In brief, potential traffic hotspots detection in highway domain still faces challenges to guarantee low latency and high predictive precision on massive data. Accordingly, we introduce our novel detection method fully considering spatio-temporal characteristics on heterogeneous data with efficient trends prediction algorithm.

Methodology

In highway domain, potential traffic hotspots can be found by evaluating recent traffic trends. Traffic trend could be depicted in different temporal or spatial granularity, such as that of short-term, long-term, single section, multiple sections, and so on. In this paper, we focus on traffic hotspots through daily trends defined below.

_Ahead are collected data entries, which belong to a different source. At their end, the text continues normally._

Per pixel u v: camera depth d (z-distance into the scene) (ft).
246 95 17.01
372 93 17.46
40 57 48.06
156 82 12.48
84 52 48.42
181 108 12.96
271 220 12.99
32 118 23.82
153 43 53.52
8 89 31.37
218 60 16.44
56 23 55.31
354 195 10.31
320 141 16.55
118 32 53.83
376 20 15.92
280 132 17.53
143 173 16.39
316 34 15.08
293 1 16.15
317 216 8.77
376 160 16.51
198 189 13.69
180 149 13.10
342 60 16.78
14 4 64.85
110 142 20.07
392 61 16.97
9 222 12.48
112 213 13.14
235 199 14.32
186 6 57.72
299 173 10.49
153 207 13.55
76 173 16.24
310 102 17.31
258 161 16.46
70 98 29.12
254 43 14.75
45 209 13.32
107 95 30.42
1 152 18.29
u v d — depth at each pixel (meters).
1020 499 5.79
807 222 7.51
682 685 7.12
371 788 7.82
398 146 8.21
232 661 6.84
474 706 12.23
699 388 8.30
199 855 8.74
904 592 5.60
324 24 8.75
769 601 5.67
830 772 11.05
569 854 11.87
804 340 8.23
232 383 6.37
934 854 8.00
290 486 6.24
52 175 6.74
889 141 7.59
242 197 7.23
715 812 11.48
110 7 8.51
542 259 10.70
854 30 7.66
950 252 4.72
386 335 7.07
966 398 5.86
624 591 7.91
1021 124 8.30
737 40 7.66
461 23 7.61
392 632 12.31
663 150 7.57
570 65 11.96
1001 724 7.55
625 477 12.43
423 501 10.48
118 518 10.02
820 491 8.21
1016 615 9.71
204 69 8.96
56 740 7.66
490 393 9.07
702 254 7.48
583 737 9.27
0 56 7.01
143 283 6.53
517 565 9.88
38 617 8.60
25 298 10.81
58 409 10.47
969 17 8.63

Definition 1:Traffic trends of daily traffic volume. The traffic trends are presented as the daily predictive traffic volumes at specific locations L in next few days D. Here, L is the set of toll stations in highway network, and D is a set of consecutive dates in future since the current day d₀.

Accordingly, potential traffic hotspots can be defined as follows.

Definition 2: Potential traffic hotspots. Based on Definition 1, the potential traffic hotspots in a day d ∈ D is the locations L’ which have top-K traffic volumes in descending order from traffic trends at any location l∈ L in d. Here, K∈ ℤ⁺, L’ ⊆ L.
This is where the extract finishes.